• Task prompt: The answer is the first line of the listing and every line after it through the one containing "left back paw: (46, 315)", exact, with pictures removed.

• Records supplied:

━━━━━━━━━━━━━━━━━━━━

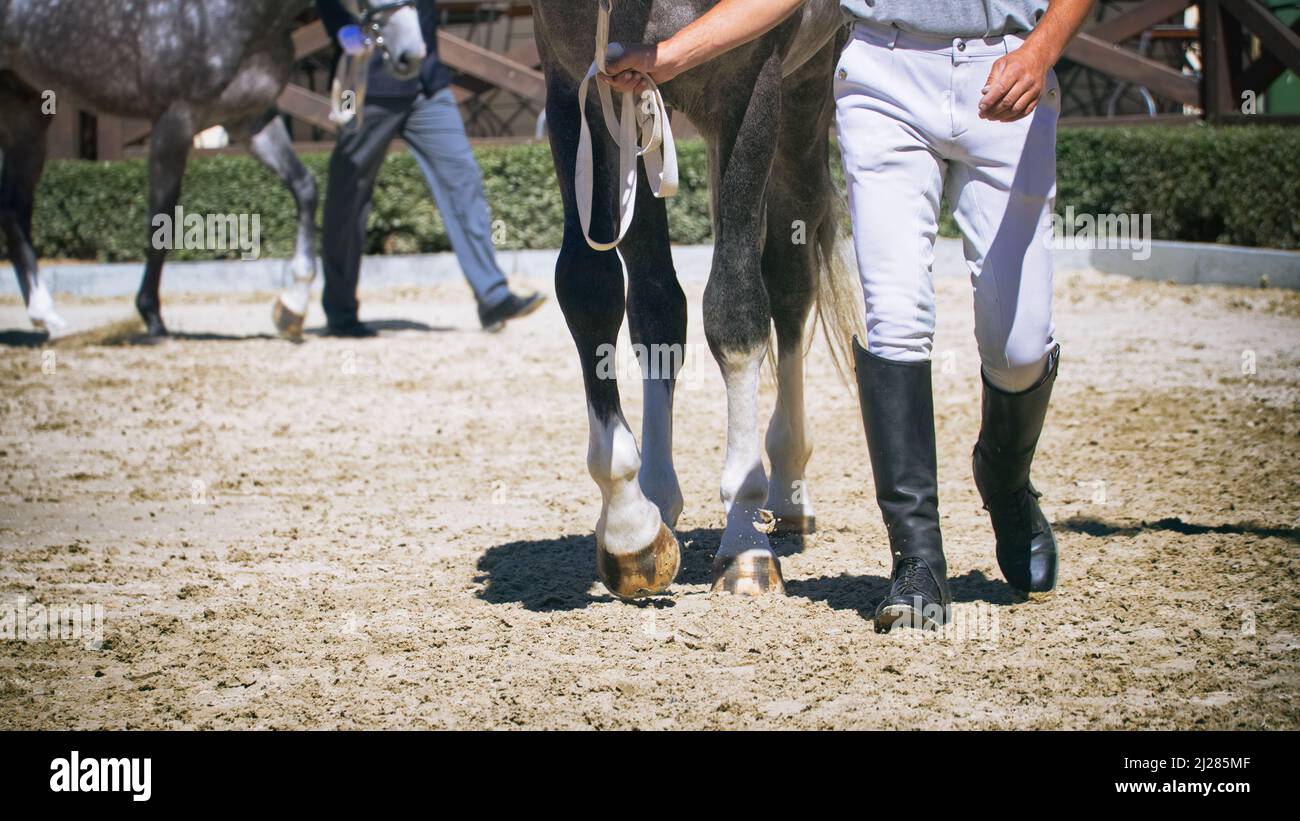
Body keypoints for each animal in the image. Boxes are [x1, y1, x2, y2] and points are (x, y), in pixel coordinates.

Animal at [0, 0, 421, 337]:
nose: (412, 53)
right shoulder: (174, 120)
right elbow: (161, 214)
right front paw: (151, 316)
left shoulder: (249, 120)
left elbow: (305, 187)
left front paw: (293, 306)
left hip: (28, 107)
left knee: (15, 210)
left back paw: (46, 315)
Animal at [527, 1, 863, 597]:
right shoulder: (580, 89)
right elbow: (593, 291)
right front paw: (630, 526)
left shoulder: (750, 86)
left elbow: (735, 309)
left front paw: (746, 542)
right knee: (656, 305)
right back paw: (661, 497)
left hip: (804, 100)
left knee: (789, 285)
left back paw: (787, 489)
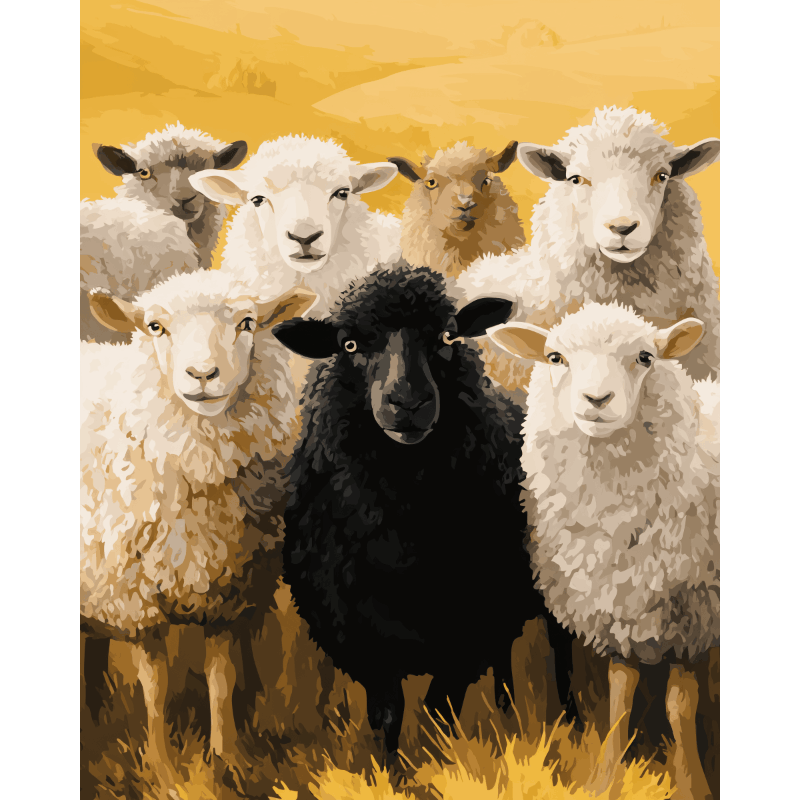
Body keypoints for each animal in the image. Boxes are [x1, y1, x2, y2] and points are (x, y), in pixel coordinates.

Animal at [80, 269, 316, 776]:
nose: (203, 375)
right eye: (155, 327)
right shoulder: (136, 599)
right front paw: (164, 771)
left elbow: (220, 679)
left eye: (248, 322)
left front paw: (230, 760)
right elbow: (155, 688)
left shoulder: (228, 591)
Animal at [271, 265, 572, 756]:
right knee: (506, 661)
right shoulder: (362, 636)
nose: (408, 402)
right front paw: (389, 769)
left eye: (448, 336)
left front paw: (441, 763)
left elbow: (438, 712)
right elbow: (387, 717)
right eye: (349, 345)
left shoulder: (466, 634)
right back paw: (509, 715)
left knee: (562, 658)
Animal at [489, 302, 719, 799]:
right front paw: (602, 781)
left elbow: (679, 705)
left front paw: (691, 785)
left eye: (646, 357)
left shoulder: (692, 613)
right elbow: (618, 700)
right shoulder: (617, 610)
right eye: (555, 357)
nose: (597, 400)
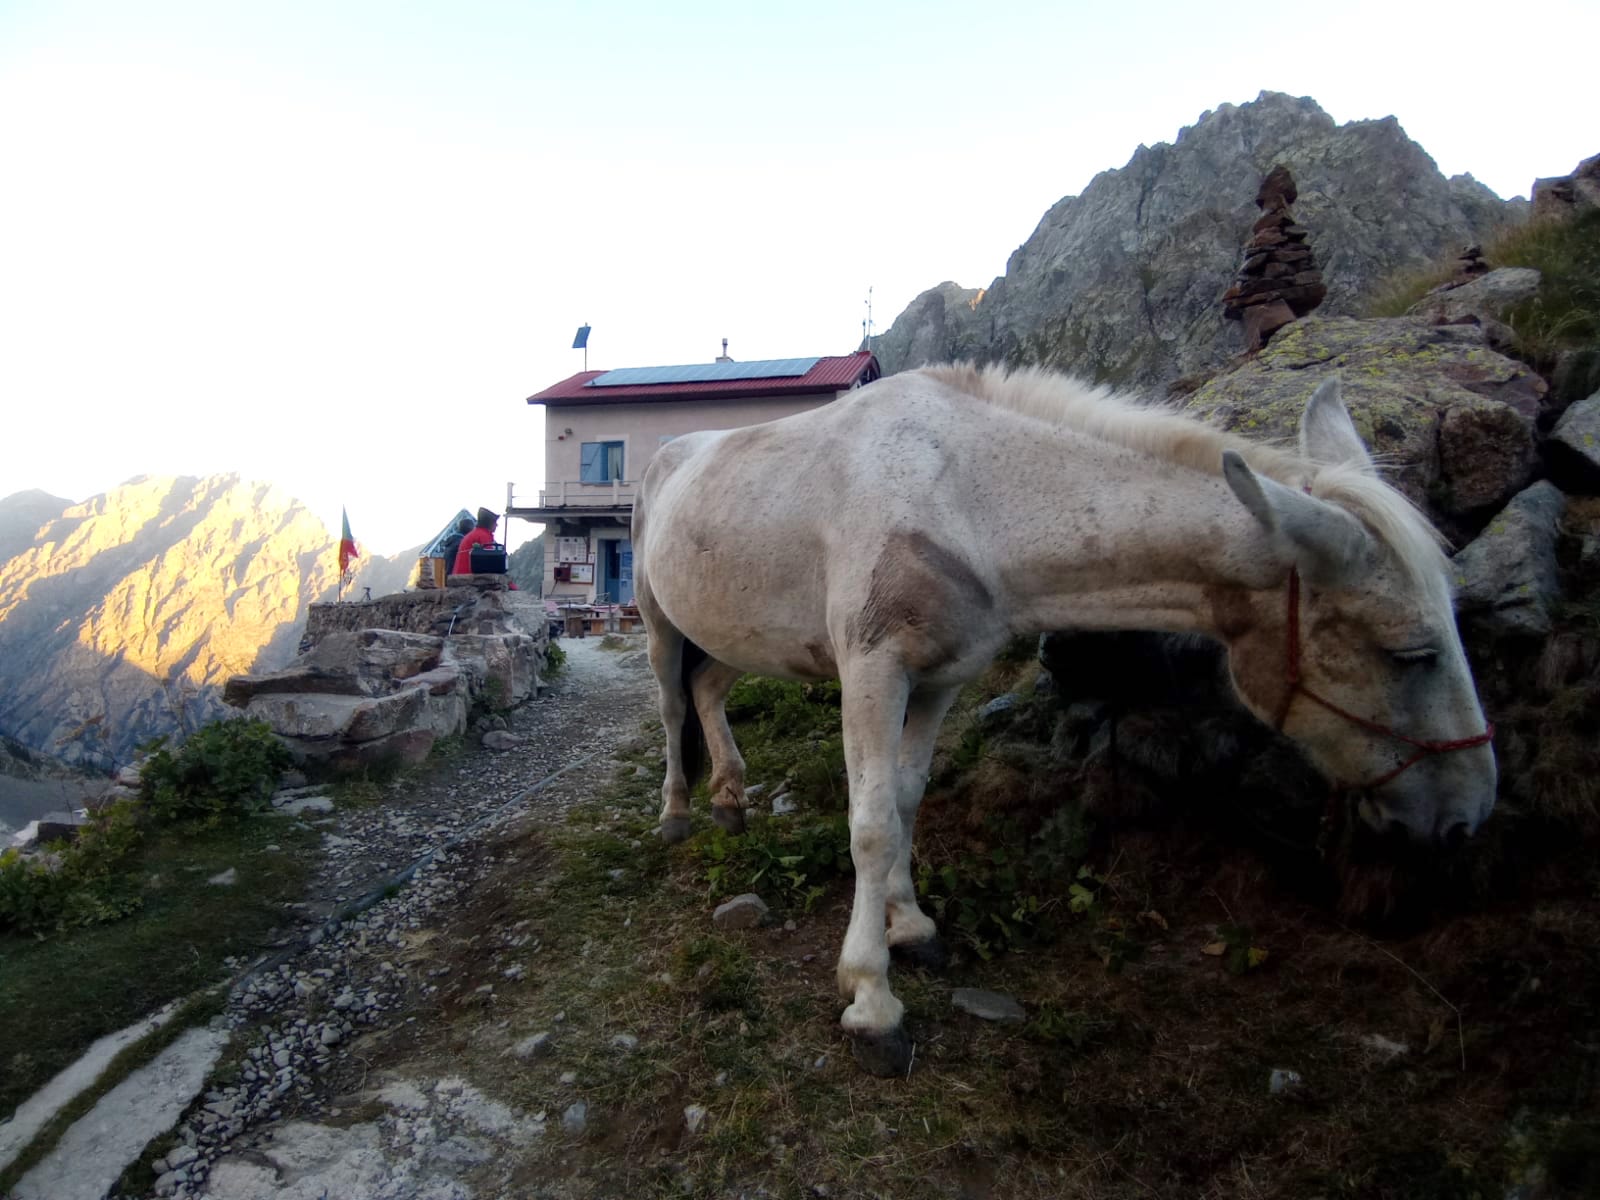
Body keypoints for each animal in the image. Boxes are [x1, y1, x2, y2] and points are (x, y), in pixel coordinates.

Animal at [630, 369, 1491, 1081]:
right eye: (1410, 653)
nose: (1468, 814)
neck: (964, 496)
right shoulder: (875, 671)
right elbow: (872, 825)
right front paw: (872, 1001)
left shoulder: (939, 679)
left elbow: (905, 801)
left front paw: (912, 928)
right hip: (657, 620)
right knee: (674, 705)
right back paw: (675, 814)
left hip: (733, 633)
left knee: (708, 691)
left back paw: (730, 799)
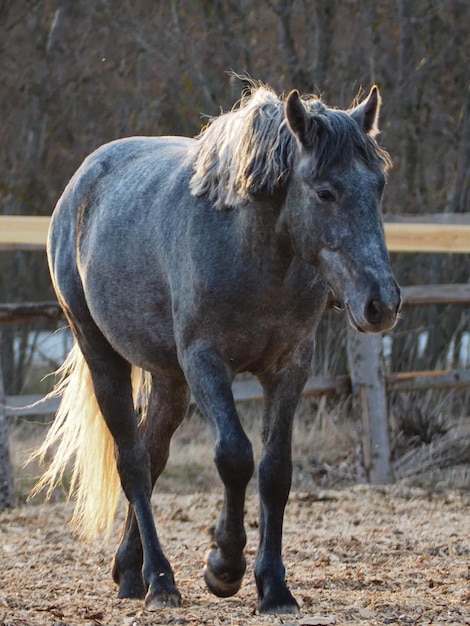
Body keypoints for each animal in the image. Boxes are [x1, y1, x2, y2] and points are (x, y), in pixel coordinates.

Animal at [33, 80, 400, 612]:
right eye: (325, 191)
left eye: (378, 186)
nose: (381, 303)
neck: (251, 250)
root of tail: (79, 187)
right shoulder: (206, 362)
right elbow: (235, 456)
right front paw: (223, 566)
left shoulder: (290, 367)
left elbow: (275, 470)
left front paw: (274, 588)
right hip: (103, 355)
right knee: (133, 463)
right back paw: (161, 581)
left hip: (169, 380)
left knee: (152, 455)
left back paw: (129, 572)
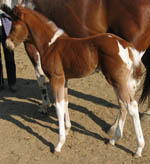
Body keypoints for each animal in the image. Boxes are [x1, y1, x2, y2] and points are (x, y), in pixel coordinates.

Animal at [6, 5, 145, 156]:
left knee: (132, 106)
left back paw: (138, 149)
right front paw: (67, 128)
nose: (7, 44)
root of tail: (125, 45)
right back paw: (113, 140)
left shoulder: (56, 79)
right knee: (122, 105)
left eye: (14, 25)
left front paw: (59, 144)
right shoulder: (64, 80)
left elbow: (59, 106)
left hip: (118, 81)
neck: (50, 45)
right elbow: (65, 102)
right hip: (117, 81)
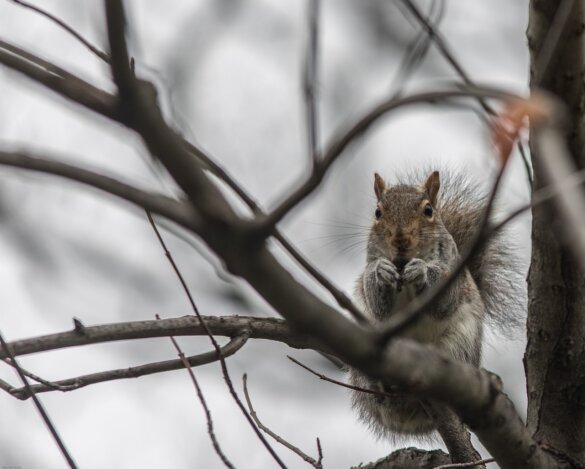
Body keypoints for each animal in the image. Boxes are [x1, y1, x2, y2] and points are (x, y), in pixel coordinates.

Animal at [346, 170, 520, 436]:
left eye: (428, 210)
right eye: (377, 212)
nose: (400, 237)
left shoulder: (453, 272)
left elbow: (443, 304)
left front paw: (422, 271)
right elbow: (378, 305)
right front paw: (381, 271)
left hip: (460, 346)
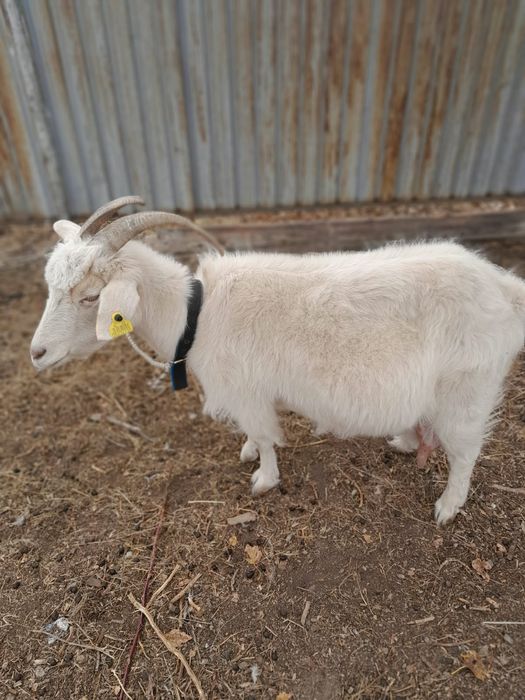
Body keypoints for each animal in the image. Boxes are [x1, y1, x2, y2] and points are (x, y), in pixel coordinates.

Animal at [30, 197, 525, 524]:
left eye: (91, 297)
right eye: (51, 286)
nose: (37, 354)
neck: (195, 315)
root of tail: (503, 288)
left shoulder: (247, 391)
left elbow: (268, 437)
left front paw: (263, 479)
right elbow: (254, 435)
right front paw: (247, 450)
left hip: (468, 390)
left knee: (466, 452)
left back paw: (447, 507)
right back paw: (404, 441)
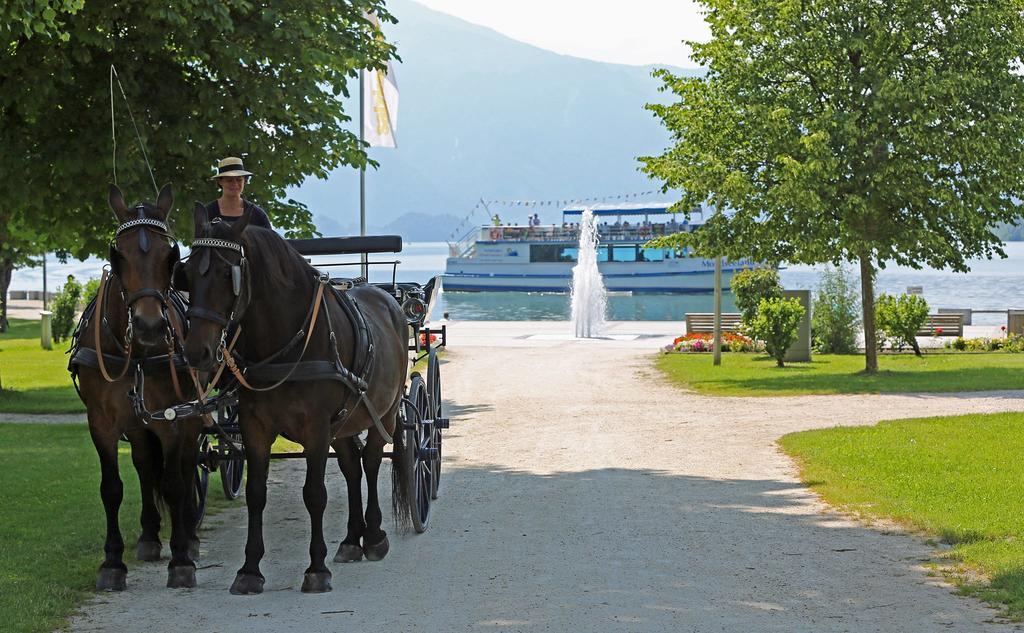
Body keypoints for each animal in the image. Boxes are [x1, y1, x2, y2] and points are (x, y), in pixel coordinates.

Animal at [69, 184, 202, 589]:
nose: (149, 326)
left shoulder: (173, 418)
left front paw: (181, 560)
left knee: (187, 467)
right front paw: (112, 562)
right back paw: (148, 537)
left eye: (169, 255)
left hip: (191, 417)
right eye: (120, 254)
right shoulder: (102, 422)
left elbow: (174, 484)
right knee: (144, 465)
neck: (137, 352)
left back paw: (189, 536)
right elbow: (111, 488)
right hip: (139, 422)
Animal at [186, 205, 409, 589]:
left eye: (226, 273)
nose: (196, 351)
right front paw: (249, 569)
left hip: (387, 412)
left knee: (370, 461)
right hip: (345, 422)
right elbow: (255, 493)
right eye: (184, 273)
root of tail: (388, 300)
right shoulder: (255, 426)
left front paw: (316, 568)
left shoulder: (316, 428)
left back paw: (374, 536)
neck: (285, 342)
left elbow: (314, 493)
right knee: (352, 468)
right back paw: (352, 539)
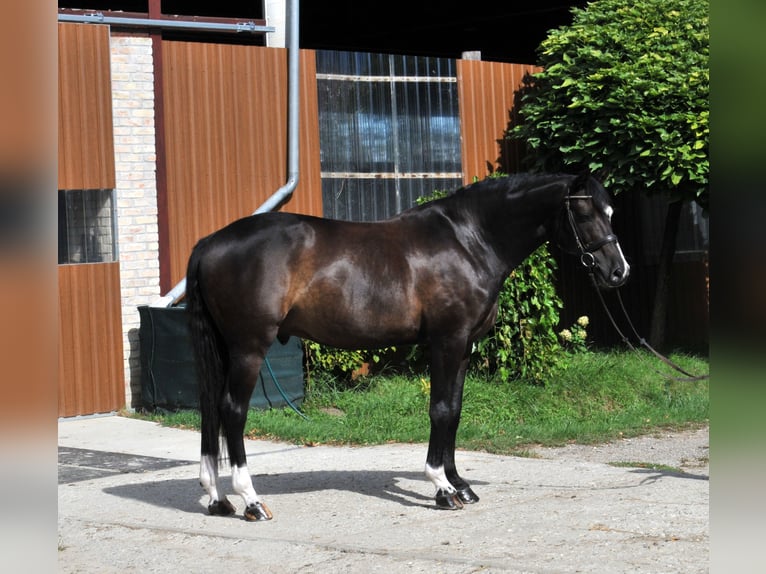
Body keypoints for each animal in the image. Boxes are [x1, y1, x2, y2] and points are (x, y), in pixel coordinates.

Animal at [185, 172, 630, 521]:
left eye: (611, 213)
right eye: (585, 214)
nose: (619, 272)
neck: (469, 240)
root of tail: (209, 242)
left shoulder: (462, 347)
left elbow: (455, 412)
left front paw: (459, 484)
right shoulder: (446, 341)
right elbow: (440, 410)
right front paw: (442, 489)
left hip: (225, 348)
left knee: (211, 410)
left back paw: (217, 499)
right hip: (248, 348)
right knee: (233, 412)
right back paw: (250, 500)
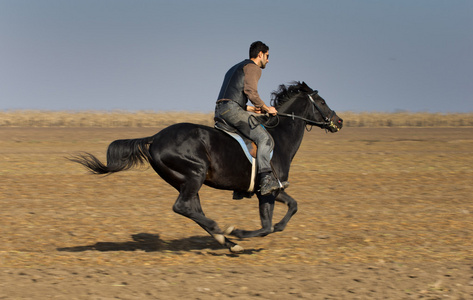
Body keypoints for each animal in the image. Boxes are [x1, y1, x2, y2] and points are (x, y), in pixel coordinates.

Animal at [70, 82, 342, 253]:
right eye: (321, 101)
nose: (338, 121)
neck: (280, 138)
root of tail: (155, 137)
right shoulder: (267, 190)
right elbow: (266, 227)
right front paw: (238, 231)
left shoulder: (272, 189)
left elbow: (291, 208)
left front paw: (244, 234)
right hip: (195, 174)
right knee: (182, 207)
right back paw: (223, 232)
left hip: (184, 181)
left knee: (192, 210)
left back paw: (225, 239)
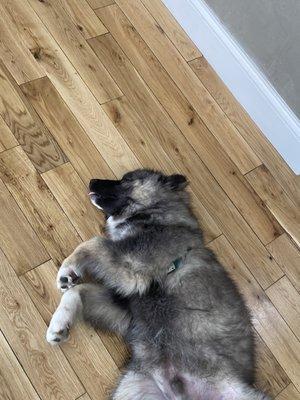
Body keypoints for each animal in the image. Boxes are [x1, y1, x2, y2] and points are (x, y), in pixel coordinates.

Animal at [46, 170, 270, 400]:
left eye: (127, 180)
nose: (92, 181)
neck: (155, 216)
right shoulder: (124, 308)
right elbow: (77, 290)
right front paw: (58, 324)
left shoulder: (132, 268)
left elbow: (93, 242)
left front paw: (68, 268)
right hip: (132, 388)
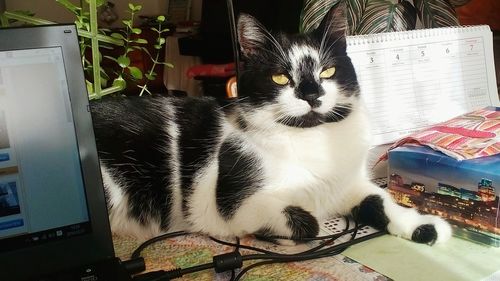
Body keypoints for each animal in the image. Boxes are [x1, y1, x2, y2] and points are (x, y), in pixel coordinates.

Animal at [91, 5, 454, 244]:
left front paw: (424, 226)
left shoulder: (351, 183)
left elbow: (381, 200)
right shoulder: (234, 204)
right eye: (281, 77)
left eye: (327, 71)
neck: (312, 139)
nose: (311, 94)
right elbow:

━━━━━━━━━━━━━━━━━━━━

• Written answer:
Body keypoints for each animal in the image. Boxes are [x1, y1, x2, y2] and points are (x, y), in pixel coordinates.

Animal at [0, 0, 421, 337]:
nose: (412, 53)
right shoulder: (174, 120)
right elbow: (161, 214)
right front paw: (151, 316)
left shoulder: (249, 120)
left elbow: (305, 187)
left front paw: (293, 306)
left hip: (28, 107)
left knee: (15, 210)
left back paw: (46, 315)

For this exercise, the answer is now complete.